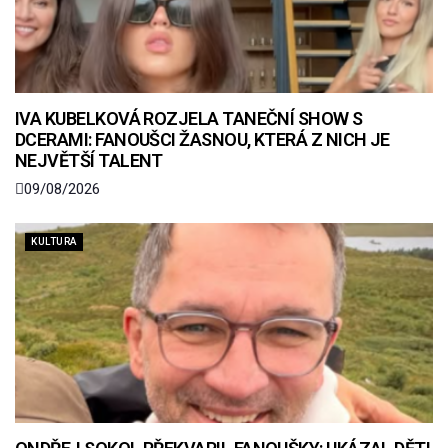
IVA KUBELKOVÁ ROZJELA TANEČNÍ SHOW S
DCERAMI: FANOUŠCI ŽASNOU, KTERÁ Z NICH JE
NEJVĚTŠÍ TALENT
09/08/2026
KULTURA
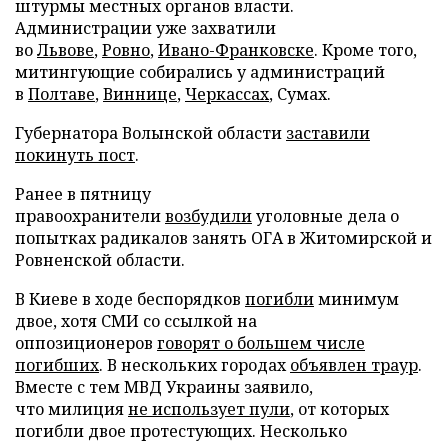
штурмы местных органов власти.
Администрации уже захватили
во
Львове
,
Ровно
,
Ивано-Франковске
. Кроме того,
митингующие собирались у администраций
в
Полтаве
,
Виннице
,
Черкассах
, Сумах.
Губернатора Волынской области
заставили
покинуть пост
.
Ранее в пятницу
правоохранители
возбудили
уголовные дела о
попытках радикалов занять ОГА в Житомирской и
Ровненской области.
В Киеве в ходе беспорядков
погибли
минимум
двое, хотя СМИ со ссылкой на
оппозиционеров
говорят о большем числе
погибших
. В нескольких городах
объявлен траур
.
Вместе с тем МВД Украины заявило,
что милиция
не использует пули
, от которых
погибли двое протестующих. Несколько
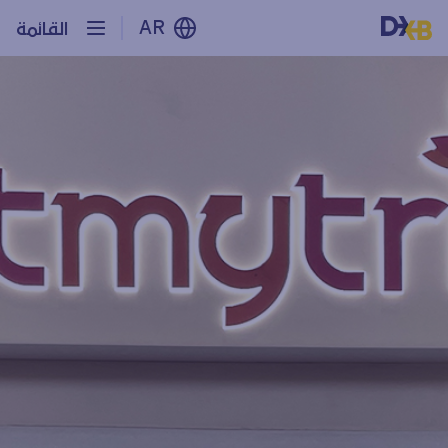
AR
القائمة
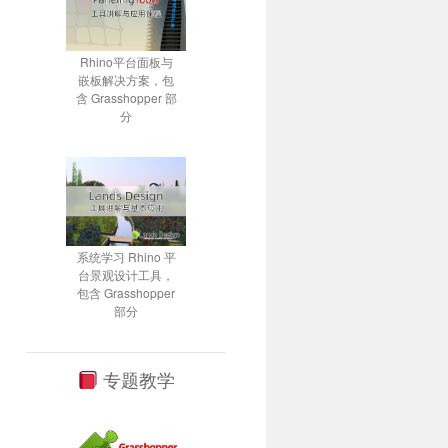
Rhino平台面板与
嵌板解决方案，包
含 Grasshopper 部
分
系统学习 Rhino 平
台景观设计工具，
包含 Grasshopper
部分
专题教学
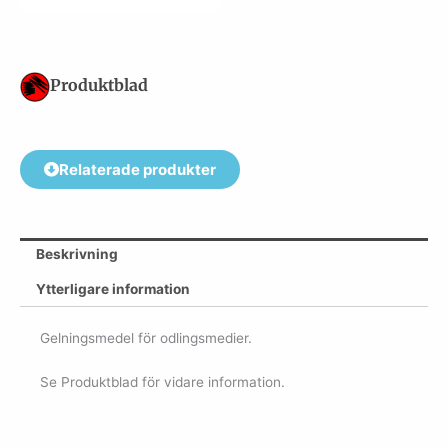
Produktblad
Relaterade produkter
Beskrivning
Ytterligare information
Gelningsmedel för odlingsmedier.
Se Produktblad för vidare information.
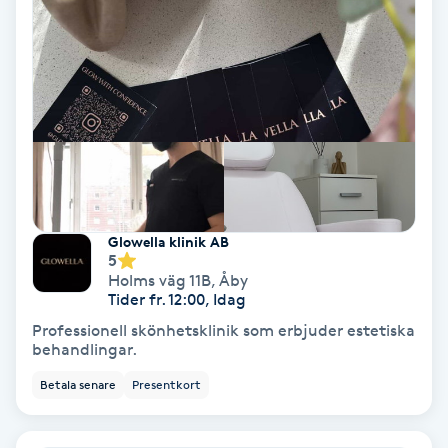
Osteopati
P
Paraffinbehandling
Pedikyr
Pensionärklippning
Glowella klinik AB
5
Permanent
Holms väg 11B
,
Åby
Tider fr. 12:00, Idag
Permanent hårborttagning
Professionell skönhetsklinik som erbjuder estetiska
behandlingar.
Permanent ögonbrynsmakeup
Betala senare
Presentkort
Personal shopper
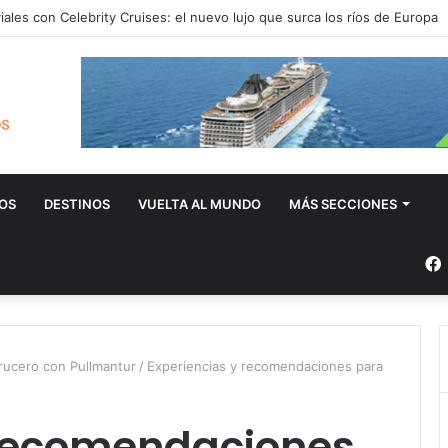
iales con Celebrity Cruises: el nuevo lujo que surca los ríos de Europa
OS
DESTINOS
VUELTA AL MUNDO
MÁS SECCIONES
rucero con Pullmantur
/
Experiencias y recomendaciones para
 recomendaciones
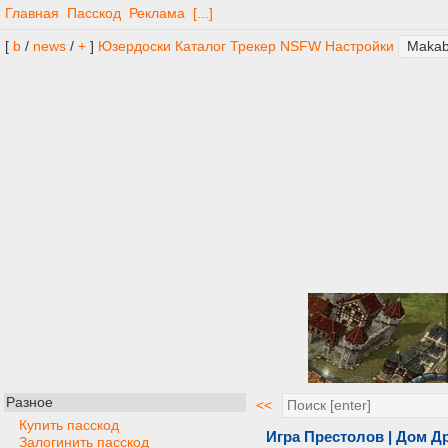
Главная
Пасскод
Реклама
[...]
[
b
/
news
/
+
]
Юзердоски
Каталог
Трекер
NSFW
Настройки
Разное
<<
Купить пасскод
Игра Престолов | Дом Д
Залогинить пасскод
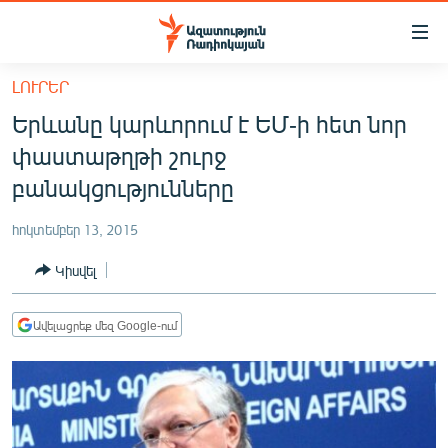
Մատչելիության
հղումներ
Անցնել
ԼՈՒՐԵՐ
հիմնական
ԱԶԱՏՈՒԹՅՈՒՆ TV
Երևանը կարևորում է ԵՄ-ի հետ նոր
բովանդակությանը
ՀԱՅԱՍՏԱՆ
Անցնել
փաստաթղթի շուրջ
հիմնական
ՔԱՂԱՔԱԿԱՆ
բանակցությունները
մենյուին
ԸՆՏՐՈՒԹՅՈՒՆՆԵՐ 2026
Որոնում
հոկտեմբեր 13, 2015
ԻՐԱՎՈՒՆՔ
Կիսվել
ՀԱՍԱՐԱԿՈՒԹՅՈՒՆ
ՏՆՏԵՍՈՒԹՅՈՒՆ
Ավելացրեք մեզ Google-ում
ՂԱՐԱԲԱՂ
ՊԱՏԵՐԱԶՄԻ 6 ՇԱԲԱԹՆԵՐԸ
ՏԱՐԱԾԱՇՐՋԱՆ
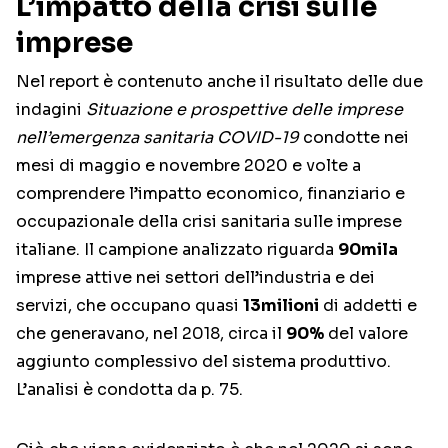
L’impatto della crisi sulle
imprese
Nel report è contenuto anche il risultato delle due
indagini
Situazione e prospettive delle imprese
nell’emergenza sanitaria COVID-19
condotte nei
mesi di maggio e novembre 2020 e volte a
comprendere l’impatto economico, finanziario e
occupazionale della crisi sanitaria sulle imprese
italiane. Il campione analizzato riguarda
90mila
imprese attive nei settori dell’industria e dei
servizi, che occupano quasi
13milioni
di addetti e
che generavano, nel 2018, circa il
90%
del valore
aggiunto complessivo del sistema produttivo.
L’analisi è condotta da p. 75.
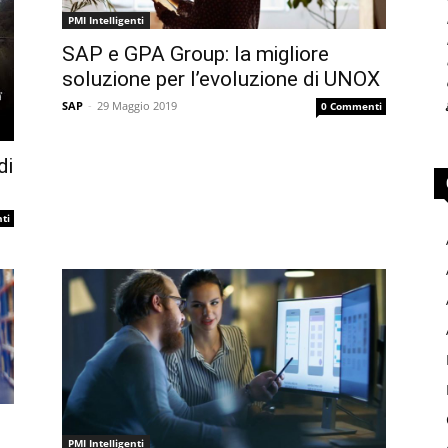
PMI Intelligenti
SAP e GPA Group: la migliore
soluzione per l’evoluzione di UNOX
SAP
-
29 Maggio 2019
0 Commenti
di
ti
PMI Intelligenti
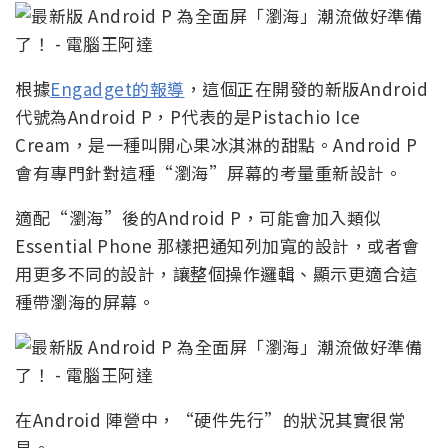
根據
Engadget的報導
，這個正在開發的新版Android
代號為Android P，P代表的是Pistachio Ice
Cream，是一種叫開心果冰淇淋的甜點。Android P
會有專門針對這種“瀏海”屏幕的考量重新設計。
適配“瀏海”後的Android P，可能會加入類似
Essential Phone 那樣把通知列加寬的設計，或者會
用更多不同的設計，讓整個操作邏輯、顯示更適合這
種帶瀏海的屏幕。
在Android 陣營中，“硬件先行”的狀況其實很常
見。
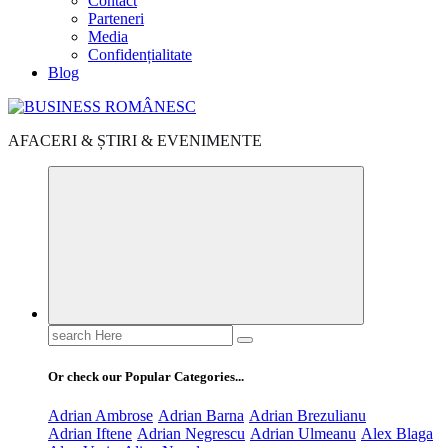
Contact
Parteneri
Media
Confidențialitate
Blog
AFACERI & ȘTIRI & EVENIMENTE
Search
for:
Or check our Popular Categories...
Adrian Ambrose
Adrian Barna
Adrian Brezulianu
Adrian Iftene
Adrian Negrescu
Adrian Ulmeanu
Alex Blaga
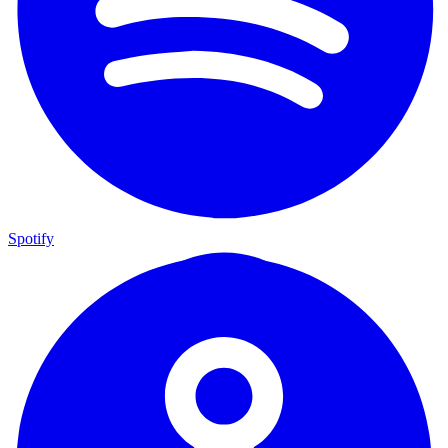
Spotify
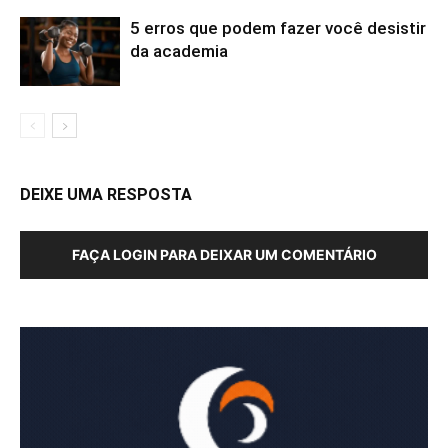
5 erros que podem fazer você desistir
da academia
DEIXE UMA RESPOSTA
FAÇA LOGIN PARA DEIXAR UM COMENTÁRIO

━━━━━━━━

PROBLEM TO SOLVE - Gather every line above that contains the word "Produktblad", and treat uppercase and lowercase as different.

EXPECTED OUTPUT -
Produktblad
Se Produktblad för vidare information.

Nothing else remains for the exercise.